Featuring the first glass curtain wall in the United States, the Hallidie Building in San Francisco still feels surprisingly modern 100 years after its completion.
When the Hallidie Building was completed in 1918, it presented a striking contrast to the heavy masonry structures that lined the streets of San Francisco and most other cities in America. Designed by noted Bay Area architect Willis Polk (1867-1924), the building is most notable as the first example of a glass curtain wall in the United States. The strikingly transparent glass facade, which feels incredibly light, comprises operable glass panels set in a grid of steel mullions adorned with gilded ornamentation along the upper and lower floors and artfully integrated fire escapes.
While the curtain wall is indeed a brilliant innovation for the time, it would not have been possible with the building’s reinforced concrete structure, which was still a relatively new material in the early 20th century.
Surprisingly, despite the Hallidie Building’s innovations, it did not have a strong influence on architecture in America. Large glass-enclosed office towers wouldn’t begin to appear in the country until several decades later, after the Second World War, largely resulting from the influence of Mies van der Rohe.

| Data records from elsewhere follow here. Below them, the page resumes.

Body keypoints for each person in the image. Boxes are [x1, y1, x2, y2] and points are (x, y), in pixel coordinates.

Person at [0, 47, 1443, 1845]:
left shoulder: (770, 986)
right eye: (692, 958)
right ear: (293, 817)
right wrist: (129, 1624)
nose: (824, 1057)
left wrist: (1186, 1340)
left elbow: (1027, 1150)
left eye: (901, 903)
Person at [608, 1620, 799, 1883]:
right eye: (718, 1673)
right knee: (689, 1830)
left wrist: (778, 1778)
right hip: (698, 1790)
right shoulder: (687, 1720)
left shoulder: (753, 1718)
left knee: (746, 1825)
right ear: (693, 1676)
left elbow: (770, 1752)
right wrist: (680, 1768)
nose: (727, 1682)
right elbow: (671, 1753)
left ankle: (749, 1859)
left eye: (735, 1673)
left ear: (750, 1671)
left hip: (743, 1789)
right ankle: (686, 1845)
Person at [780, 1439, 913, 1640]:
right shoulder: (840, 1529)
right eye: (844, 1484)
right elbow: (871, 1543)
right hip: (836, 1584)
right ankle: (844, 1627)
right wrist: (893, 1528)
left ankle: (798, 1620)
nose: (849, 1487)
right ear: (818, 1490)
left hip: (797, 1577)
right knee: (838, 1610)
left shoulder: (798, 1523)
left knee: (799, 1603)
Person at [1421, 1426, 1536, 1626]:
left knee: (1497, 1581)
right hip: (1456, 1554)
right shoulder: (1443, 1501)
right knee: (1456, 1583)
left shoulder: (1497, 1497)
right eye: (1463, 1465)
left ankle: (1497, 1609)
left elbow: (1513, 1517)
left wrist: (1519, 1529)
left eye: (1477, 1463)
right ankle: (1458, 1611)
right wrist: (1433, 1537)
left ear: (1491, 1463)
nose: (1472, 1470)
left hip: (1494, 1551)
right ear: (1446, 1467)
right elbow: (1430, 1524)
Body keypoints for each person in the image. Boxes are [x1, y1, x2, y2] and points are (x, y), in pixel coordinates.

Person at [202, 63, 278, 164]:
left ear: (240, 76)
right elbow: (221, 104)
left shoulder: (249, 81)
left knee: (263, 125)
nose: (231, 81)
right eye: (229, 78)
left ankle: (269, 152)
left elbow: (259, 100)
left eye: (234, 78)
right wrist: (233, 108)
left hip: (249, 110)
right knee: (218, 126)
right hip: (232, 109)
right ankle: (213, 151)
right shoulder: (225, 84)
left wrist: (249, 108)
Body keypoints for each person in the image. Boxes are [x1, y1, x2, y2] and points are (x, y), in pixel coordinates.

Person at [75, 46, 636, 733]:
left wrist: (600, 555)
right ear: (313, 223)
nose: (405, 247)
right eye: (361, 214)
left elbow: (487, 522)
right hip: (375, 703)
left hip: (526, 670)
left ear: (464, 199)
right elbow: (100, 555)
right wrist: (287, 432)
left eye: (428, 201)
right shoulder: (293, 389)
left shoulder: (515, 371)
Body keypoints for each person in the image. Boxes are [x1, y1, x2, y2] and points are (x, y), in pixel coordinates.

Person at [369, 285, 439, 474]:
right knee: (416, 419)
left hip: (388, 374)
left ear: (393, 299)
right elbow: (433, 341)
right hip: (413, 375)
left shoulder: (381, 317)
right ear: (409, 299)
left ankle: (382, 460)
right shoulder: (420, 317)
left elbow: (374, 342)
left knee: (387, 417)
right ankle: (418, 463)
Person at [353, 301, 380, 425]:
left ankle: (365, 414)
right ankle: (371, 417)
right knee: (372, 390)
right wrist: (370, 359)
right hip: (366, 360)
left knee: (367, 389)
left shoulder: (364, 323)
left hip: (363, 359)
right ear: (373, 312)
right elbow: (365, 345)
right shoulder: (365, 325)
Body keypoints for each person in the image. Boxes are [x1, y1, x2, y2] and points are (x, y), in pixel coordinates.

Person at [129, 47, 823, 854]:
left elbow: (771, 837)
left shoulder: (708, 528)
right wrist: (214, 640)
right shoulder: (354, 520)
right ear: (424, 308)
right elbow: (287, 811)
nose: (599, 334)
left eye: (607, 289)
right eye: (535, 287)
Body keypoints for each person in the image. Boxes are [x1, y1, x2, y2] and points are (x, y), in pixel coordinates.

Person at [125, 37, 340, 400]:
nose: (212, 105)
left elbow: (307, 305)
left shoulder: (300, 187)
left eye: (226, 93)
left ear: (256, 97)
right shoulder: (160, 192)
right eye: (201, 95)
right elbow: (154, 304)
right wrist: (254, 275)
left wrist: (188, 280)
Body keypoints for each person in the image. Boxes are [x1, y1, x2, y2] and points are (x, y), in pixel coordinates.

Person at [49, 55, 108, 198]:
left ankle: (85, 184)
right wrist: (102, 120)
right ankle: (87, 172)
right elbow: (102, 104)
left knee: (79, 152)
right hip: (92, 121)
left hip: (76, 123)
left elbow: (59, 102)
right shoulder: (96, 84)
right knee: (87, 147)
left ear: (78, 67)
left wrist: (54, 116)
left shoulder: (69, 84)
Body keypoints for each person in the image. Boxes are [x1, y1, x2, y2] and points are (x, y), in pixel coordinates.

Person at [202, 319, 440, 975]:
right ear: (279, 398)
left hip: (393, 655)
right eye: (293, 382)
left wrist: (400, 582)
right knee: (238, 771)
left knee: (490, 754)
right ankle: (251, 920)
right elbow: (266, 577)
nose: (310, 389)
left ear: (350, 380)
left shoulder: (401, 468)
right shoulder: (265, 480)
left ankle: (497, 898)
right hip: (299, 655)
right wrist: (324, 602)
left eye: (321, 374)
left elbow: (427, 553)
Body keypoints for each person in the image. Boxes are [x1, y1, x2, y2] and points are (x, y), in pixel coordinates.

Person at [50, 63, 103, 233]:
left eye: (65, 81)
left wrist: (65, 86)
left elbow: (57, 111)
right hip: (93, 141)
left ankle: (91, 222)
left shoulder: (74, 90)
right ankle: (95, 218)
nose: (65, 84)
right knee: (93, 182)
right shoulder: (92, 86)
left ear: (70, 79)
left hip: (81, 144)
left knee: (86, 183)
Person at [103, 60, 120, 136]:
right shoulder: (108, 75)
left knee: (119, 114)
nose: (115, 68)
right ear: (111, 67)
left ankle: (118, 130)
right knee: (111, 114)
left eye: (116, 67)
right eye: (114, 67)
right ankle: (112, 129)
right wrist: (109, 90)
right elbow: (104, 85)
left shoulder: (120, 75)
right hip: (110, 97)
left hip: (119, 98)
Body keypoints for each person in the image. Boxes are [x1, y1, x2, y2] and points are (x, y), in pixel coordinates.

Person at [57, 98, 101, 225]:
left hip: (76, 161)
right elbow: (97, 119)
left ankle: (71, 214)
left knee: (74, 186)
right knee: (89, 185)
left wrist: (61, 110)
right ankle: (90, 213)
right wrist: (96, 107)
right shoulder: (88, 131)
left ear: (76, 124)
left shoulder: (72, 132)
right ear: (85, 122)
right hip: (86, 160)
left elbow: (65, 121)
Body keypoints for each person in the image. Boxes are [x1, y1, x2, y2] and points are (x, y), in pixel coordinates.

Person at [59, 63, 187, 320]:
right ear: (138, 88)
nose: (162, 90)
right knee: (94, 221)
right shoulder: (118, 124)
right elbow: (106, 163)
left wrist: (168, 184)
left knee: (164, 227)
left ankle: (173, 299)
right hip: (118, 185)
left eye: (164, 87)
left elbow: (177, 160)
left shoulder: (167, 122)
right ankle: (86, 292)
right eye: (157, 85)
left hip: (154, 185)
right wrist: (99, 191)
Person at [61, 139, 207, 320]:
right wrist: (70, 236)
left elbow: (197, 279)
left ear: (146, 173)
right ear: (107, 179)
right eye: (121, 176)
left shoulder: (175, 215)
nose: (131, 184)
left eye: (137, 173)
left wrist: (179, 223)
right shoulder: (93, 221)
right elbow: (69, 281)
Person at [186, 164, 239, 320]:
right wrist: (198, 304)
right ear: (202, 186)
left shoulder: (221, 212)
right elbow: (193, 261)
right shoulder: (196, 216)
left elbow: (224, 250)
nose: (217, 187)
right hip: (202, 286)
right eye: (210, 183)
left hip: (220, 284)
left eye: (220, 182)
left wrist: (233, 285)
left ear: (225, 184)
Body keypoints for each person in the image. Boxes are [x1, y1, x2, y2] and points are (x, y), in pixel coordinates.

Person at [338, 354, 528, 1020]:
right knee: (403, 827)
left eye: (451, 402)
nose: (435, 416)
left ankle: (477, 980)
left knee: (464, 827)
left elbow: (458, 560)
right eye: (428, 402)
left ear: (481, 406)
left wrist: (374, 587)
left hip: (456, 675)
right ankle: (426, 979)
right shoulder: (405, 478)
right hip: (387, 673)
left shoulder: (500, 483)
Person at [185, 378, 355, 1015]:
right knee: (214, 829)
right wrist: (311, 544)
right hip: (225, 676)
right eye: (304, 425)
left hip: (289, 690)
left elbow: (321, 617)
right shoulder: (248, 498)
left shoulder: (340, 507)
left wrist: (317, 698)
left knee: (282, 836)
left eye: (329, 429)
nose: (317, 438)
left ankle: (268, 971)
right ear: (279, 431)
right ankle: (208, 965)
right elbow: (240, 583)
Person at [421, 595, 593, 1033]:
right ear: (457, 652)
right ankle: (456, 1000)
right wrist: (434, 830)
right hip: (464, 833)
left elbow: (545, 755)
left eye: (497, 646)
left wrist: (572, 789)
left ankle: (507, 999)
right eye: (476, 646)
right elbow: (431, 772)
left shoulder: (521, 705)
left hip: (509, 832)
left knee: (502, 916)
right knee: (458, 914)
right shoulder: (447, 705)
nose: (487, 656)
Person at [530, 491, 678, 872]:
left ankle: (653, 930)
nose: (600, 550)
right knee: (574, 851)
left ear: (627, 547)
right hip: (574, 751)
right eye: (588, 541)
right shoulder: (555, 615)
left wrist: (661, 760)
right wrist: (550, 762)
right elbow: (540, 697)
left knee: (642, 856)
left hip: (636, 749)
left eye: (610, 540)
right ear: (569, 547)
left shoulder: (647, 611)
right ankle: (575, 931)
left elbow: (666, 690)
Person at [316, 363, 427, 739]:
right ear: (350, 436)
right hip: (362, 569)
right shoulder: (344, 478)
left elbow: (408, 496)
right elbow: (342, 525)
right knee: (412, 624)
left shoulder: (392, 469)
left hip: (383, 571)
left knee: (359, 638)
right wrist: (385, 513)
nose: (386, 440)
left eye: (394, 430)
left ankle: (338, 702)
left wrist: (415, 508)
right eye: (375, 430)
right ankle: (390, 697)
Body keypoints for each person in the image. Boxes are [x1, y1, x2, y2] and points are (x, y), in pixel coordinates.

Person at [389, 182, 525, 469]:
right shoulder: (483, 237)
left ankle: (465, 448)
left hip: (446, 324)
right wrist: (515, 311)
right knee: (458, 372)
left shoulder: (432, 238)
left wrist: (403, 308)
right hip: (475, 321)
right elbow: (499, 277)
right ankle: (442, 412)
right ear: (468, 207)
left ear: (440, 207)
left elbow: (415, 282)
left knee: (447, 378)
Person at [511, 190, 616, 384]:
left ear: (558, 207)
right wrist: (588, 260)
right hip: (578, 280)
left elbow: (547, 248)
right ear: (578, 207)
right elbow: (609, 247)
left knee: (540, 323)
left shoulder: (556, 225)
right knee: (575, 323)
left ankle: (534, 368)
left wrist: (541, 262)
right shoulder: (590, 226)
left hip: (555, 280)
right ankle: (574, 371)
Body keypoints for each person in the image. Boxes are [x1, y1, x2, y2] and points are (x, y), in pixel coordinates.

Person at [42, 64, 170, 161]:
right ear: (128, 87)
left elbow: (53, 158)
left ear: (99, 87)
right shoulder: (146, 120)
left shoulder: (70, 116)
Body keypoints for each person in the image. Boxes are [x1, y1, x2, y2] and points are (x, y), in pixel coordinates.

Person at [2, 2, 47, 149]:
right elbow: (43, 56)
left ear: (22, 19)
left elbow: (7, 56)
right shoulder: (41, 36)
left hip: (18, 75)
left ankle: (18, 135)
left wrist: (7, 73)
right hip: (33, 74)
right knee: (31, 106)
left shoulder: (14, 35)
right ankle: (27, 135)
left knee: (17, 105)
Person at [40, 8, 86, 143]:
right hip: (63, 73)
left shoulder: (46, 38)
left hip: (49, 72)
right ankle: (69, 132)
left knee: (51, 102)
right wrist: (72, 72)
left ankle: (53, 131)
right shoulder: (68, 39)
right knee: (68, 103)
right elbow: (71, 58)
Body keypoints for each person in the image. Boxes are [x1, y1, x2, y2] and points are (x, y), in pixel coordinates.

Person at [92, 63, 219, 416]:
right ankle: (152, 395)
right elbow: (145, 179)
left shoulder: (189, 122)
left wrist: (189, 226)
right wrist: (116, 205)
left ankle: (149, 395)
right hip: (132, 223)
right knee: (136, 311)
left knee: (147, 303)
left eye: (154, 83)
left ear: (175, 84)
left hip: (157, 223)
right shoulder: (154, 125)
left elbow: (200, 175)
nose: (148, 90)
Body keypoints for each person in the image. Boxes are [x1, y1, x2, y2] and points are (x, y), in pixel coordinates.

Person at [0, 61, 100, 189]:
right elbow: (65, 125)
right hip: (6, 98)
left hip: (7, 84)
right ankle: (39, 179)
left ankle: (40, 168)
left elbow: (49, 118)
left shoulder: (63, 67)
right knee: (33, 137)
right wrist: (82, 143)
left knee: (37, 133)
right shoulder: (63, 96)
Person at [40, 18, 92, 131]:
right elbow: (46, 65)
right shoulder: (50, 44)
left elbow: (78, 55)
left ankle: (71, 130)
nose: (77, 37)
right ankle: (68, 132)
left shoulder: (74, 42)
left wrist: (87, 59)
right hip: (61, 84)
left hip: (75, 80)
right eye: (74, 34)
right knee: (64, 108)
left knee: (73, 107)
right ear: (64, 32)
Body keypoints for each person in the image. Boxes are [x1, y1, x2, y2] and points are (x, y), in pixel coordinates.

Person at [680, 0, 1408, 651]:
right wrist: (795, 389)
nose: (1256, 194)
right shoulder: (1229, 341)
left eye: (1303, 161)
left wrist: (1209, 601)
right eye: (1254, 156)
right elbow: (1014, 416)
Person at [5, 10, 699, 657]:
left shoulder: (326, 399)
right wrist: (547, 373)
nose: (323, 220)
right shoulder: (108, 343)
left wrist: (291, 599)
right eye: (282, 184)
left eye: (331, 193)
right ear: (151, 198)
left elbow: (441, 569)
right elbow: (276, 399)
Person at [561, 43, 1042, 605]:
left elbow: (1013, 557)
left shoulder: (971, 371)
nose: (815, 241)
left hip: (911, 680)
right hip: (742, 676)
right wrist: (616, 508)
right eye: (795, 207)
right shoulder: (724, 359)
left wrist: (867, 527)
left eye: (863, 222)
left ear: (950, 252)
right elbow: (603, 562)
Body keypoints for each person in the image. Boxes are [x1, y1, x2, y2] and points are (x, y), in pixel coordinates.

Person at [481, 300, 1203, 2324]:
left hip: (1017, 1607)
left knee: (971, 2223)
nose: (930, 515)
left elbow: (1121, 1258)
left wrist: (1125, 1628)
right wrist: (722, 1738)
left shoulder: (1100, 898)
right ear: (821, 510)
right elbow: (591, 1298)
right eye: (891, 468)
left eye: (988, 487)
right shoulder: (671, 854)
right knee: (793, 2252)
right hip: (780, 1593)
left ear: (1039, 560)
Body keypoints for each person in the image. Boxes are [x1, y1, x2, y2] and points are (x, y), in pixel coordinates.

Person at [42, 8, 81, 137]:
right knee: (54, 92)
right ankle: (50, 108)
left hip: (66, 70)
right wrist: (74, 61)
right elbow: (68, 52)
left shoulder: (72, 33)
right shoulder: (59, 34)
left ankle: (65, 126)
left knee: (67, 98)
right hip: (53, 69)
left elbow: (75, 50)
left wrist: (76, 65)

As often happens with buildings that are ahead of their time, some parts of the Hallidie Building did not stand the test of it. After years of damage and corrosion caused by the rain and fog of San Francisco and exasperated by the building’s early steel components, a restoration-renovation was undertaken in 2011 and completed in 2013 — in time for the building’s centennial birthday. The renovation was successful in retaining all the qualities that made the Hallidie Building such a pioneering structure, while updating the building to meet contemporary safety and comfort standards.